On Friday, 26 September 2014, at CS Table, we will consider some recent ethical issues with the use of "Big Data" in social sciences research, including data from xMOOCs (Massive, Open, Online, Courses). Our reading will include a short article from Atlantic Monthly on the recent Facebook Controversy and a CACM article on uses of xMOOC data.

Sara M. Watson. Data Science: What the Facebook Controversy is Really About. The Atlantic. July 1, 2014. Available online at http://www.theatlantic.com/technology/archive/2014/07/data-science-what-the-facebook-controversy-is-really-about/373770/>.

Facebook has always “manipulated” the results shown in its users’ News Feeds by filtering and personalizing for relevance. But this weekend, the social giant seemed to cross a line, when it announced that it engineered emotional responses two years ago in an “emotional contagion” experiment, published in the Proceedings of the National Academy of Sciences (PNAS).

Since then, critics have examined many facets of the experiment, including itsdesign, methodology, approval process, and ethics. Each of these tacks tacitly accepts something important, though: the validity of Facebook’s science and scholarship. There is a more fundamental question in all this: What does it mean when we call proprietary data research data science?

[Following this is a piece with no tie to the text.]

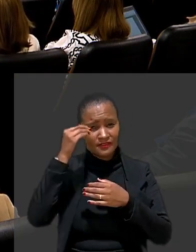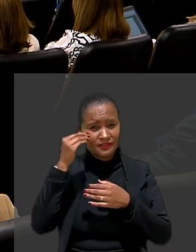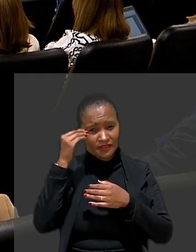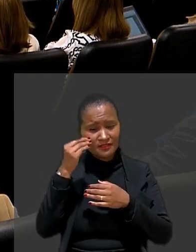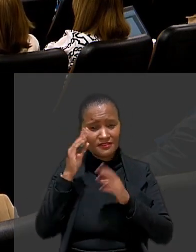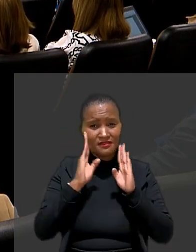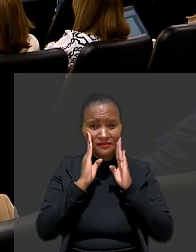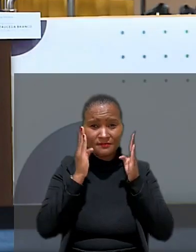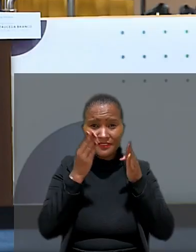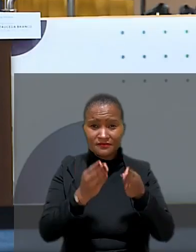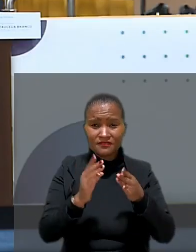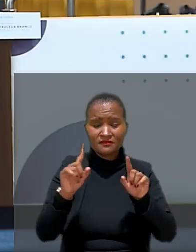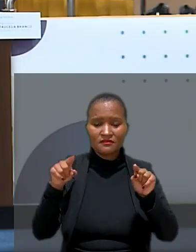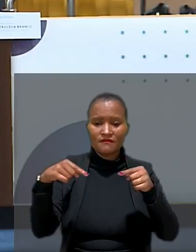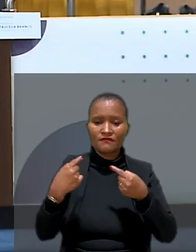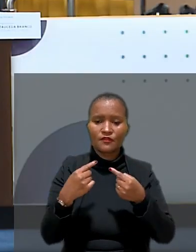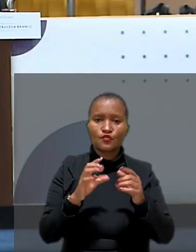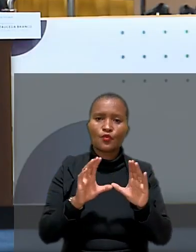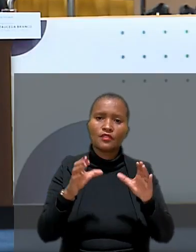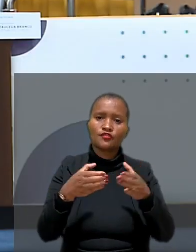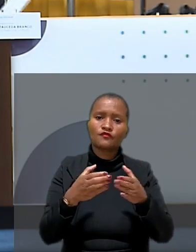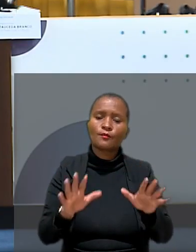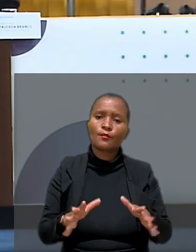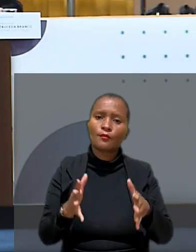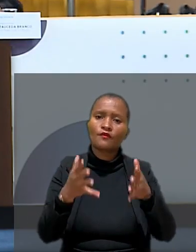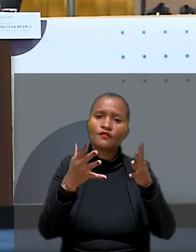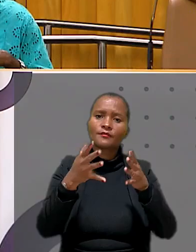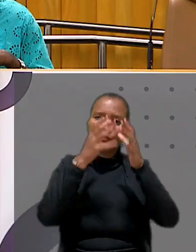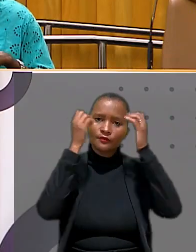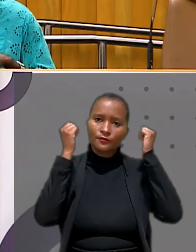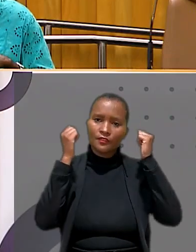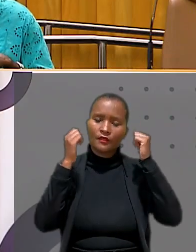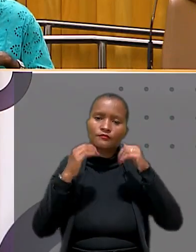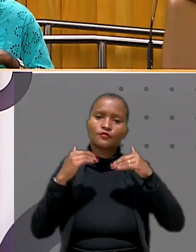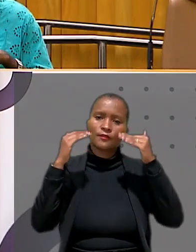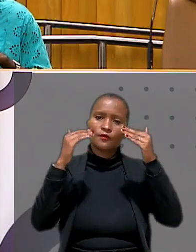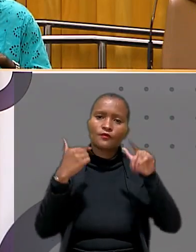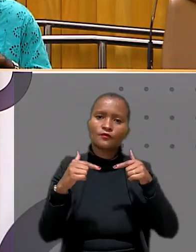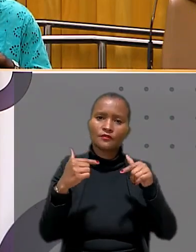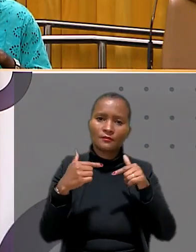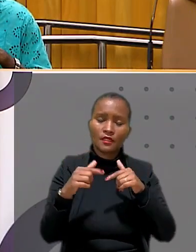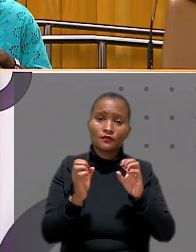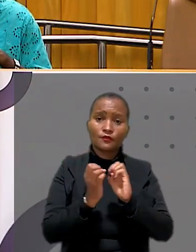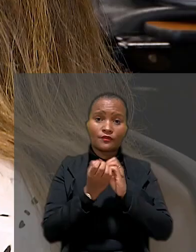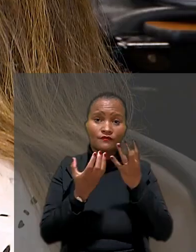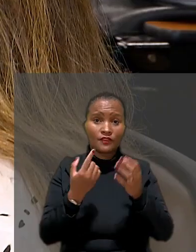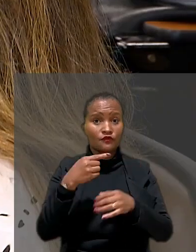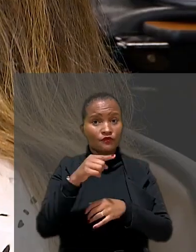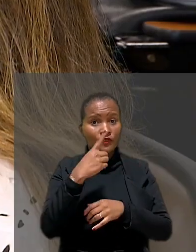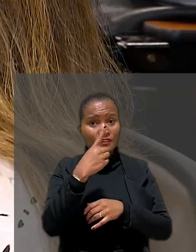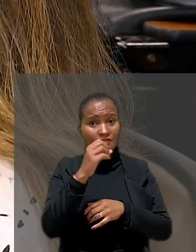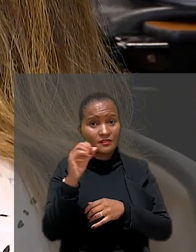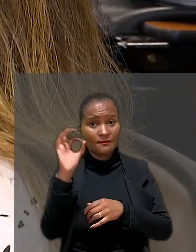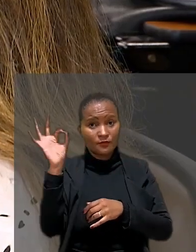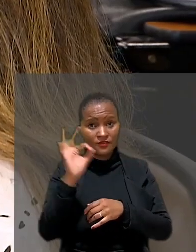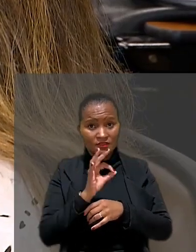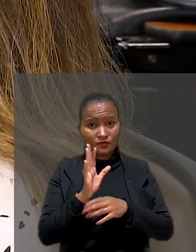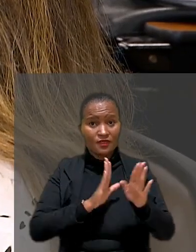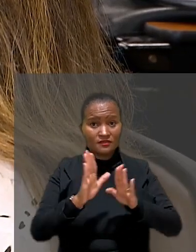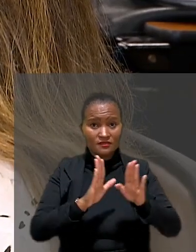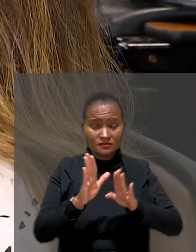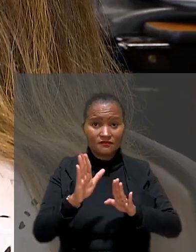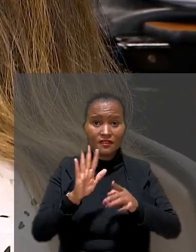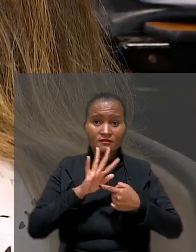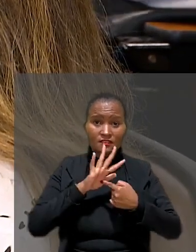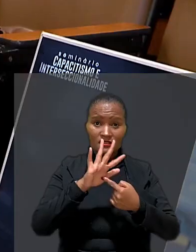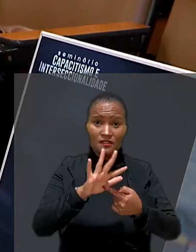Desafios Coletivos, promovido pelo Tribunal Superior do Trabalho. O evento foi 100% acessível. A exposição ao fim do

As a society, we haven't fully established how we ought to think about data science in practice. It's time to start hashing that out.

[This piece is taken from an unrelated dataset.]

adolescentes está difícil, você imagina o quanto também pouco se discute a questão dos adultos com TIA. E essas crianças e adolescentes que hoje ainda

Jon P. Daries, Justin Reich, Jim Waldo, Elise M. Young, Jonathan Whittinghill, Andrew Dean Ho, Daniel Thomas Seaton, and Isaac Chuang. 2014. Privacy, anonymity, and big data in the social sciences. Commun. ACM 57, 9 (September 2014), 56-63. DOI=10.1145/2643132 http://doi.acm.org/10.1145/2643132.

Open data has tremendous potential for science, but, in human subjects research, there is a tension between privacy and releasing high-quality open data. Federal law governing student privacy and the release of student records suggests that anonymizing student data protects student privacy. Guided by this standard, we de-identified and released a data set from 16 MOOCs (massive open online courses) from MITx and HarvardX on the edX platform. In this article, we show that these and other de-identification procedures necessitate changes to data sets that threaten replication and extension of baseline analyses. To balance student privacy and the benefits of open data, we suggest focusing on protecting privacy without anonymizing data by instead expanding policies that compel researchers to uphold the privacy of the subjects in open data sets. If we want to have high-quality social science research and also protect the privacy of human subjects, we must eventually have trust in researchers. Otherwise, we'll always have the strict tradeoff between anonymity and science illustrated here.

Printed copies of the readings are available next to Science 3821.